Journal of Materials Research and Technology (May 2022)
Flow behavior and strain rate sensitivity assessment of γ and γʹ phases in Co–Al–W-based superalloy using experimental and computational approaches
Abstract
The recently developed precipitation-hardened cobalt-based superalloys can be considered as a new category of elevated temperature materials. An attempt was made in this research to estimate the elastoplastic characteristics of γ and γʹ phases embedded in Co–Al–W superalloy by using nanoindentation data and constitutive equations. The elastic modulus and hardness were initially utilized to determine the yield stress, which will be subsequently used to characterize the flow behavior in the plastic region.
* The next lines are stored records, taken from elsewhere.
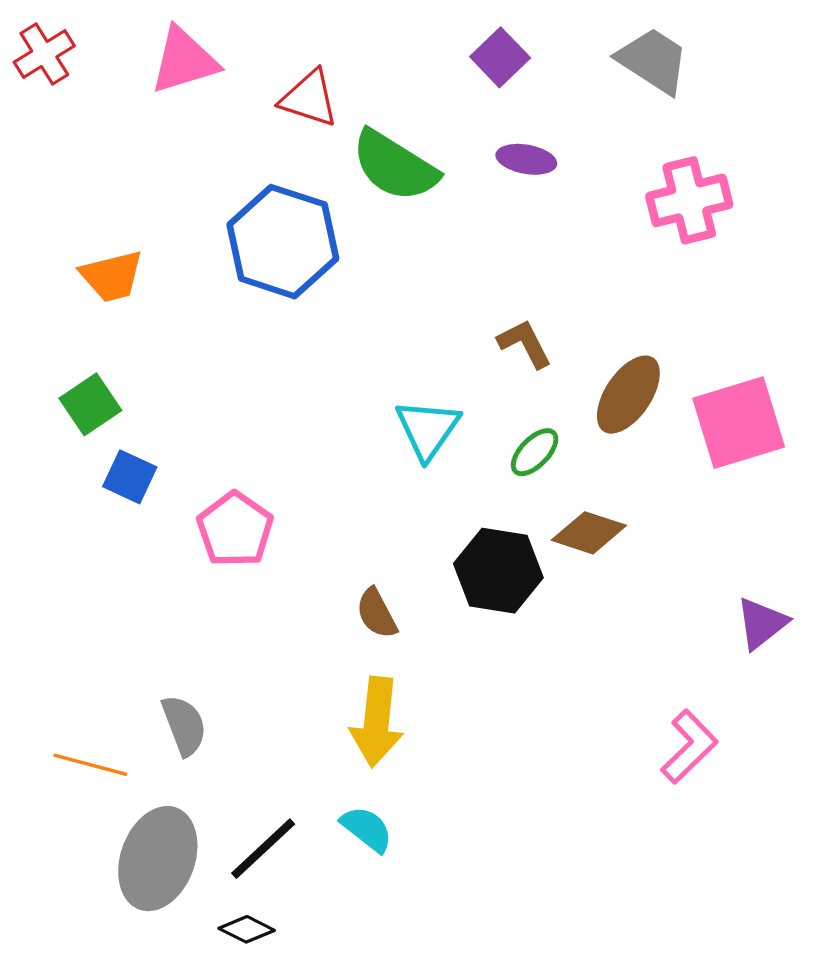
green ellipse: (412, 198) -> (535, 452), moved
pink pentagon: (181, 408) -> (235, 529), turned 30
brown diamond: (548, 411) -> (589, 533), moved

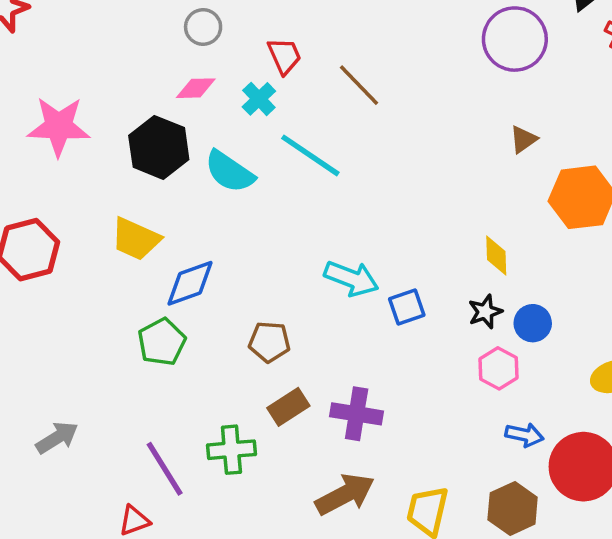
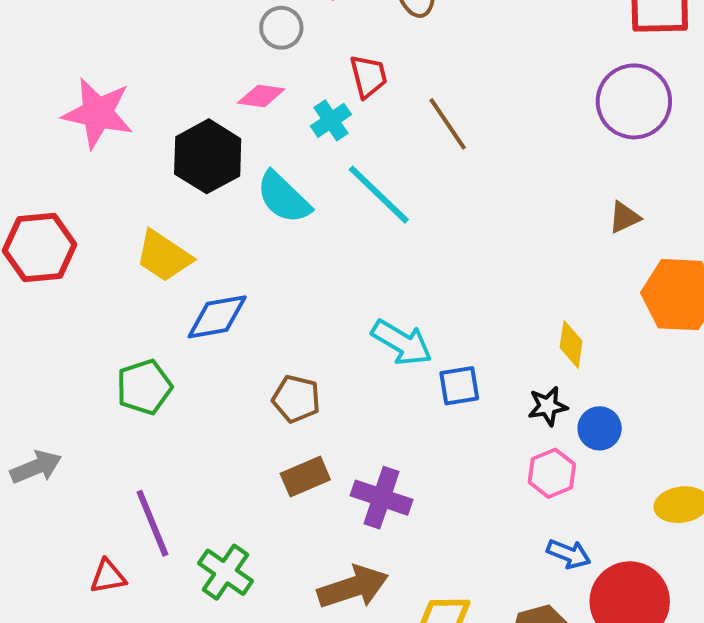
green pentagon: (162, 342) -> (144, 387), moved
green cross: (231, 450) -> (225, 572), moved, turned 30

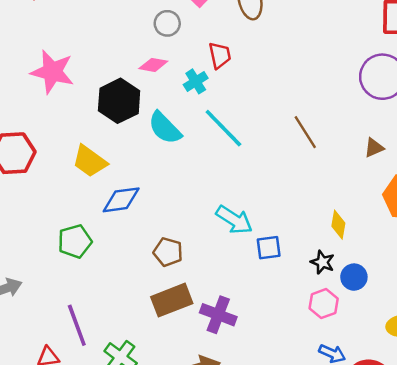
brown line: (448, 124) -> (305, 132), moved
black star: (548, 406) -> (323, 262), turned 30
brown rectangle: (305, 477) -> (172, 300), size x1.4

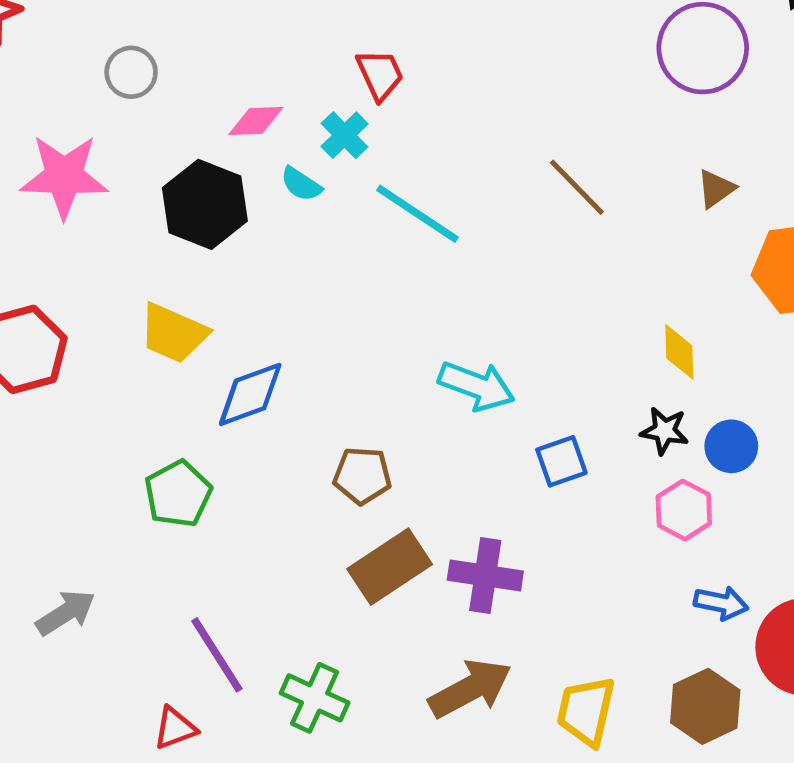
gray circle: (167, 23) -> (131, 72), moved
cyan semicircle: (165, 128) -> (301, 184), moved, size x0.6
blue square: (269, 248) -> (561, 461), moved

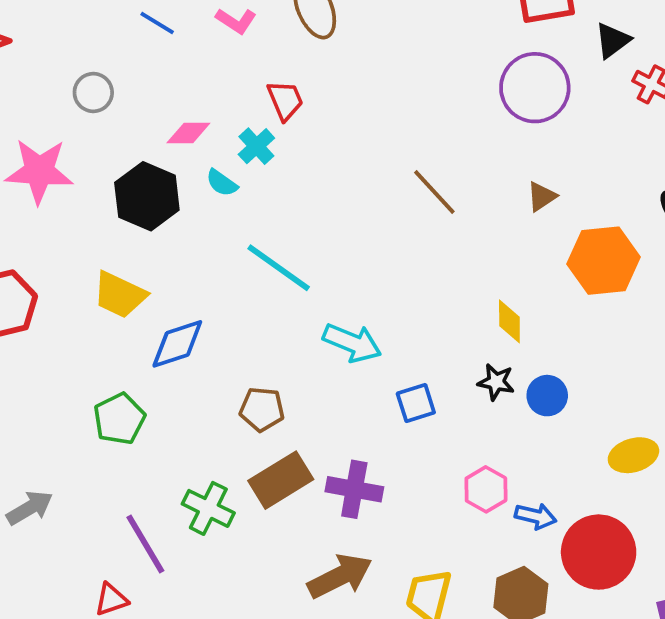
cyan line: (417, 214) -> (279, 268), moved
pink hexagon: (684, 510) -> (486, 489), moved
green cross: (315, 698) -> (208, 508), moved

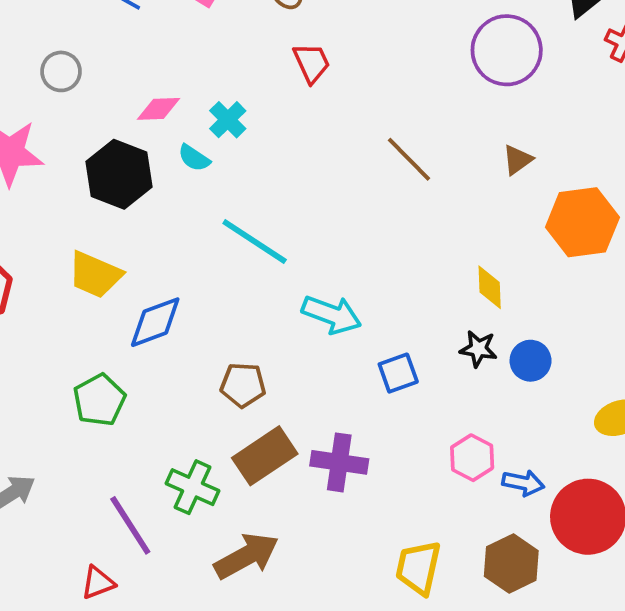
red trapezoid: (285, 100) -> (312, 63), moved
brown arrow: (340, 576) -> (246, 556), moved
The proposed computational model has been verified with quantitative and semi-quantitative results, calculated by finite element analysis (FEA). It was perceived that both γ and γʹ phases in the investigated superalloy exhibited the ductile load-bearing response as γʹ strengthening phase displayed higher yield stress compared to the γ matrix. The work hardening rate and work hardening exponent were also identified to be higher for γʹ rather than γ phase due to the presence of an anti-phase boundary, which consequently promotes the strain hardening mechanism. The load–displacement curves in both phases illustrated pop-ins which marks the transition from elastic to plastic deformation. Finally, the elastic and plastic data of both constituent phases were incorporated into the FEA paradigm to simulate the indentation projected area. Based on the indentation morphology, the FEA simulation results were further validated with experimental nano-mechanical data. The results revealed that the load–displacement curve acquired from the numerical simulation of the Berkovich indenter has an excellent agreement with the obtained nanoindentation test. The primary purpose of this research is to recognize the correlation between the strain-rate sensitivity of the hardness and the flow stress using FEA results integrated with the analytical modeling.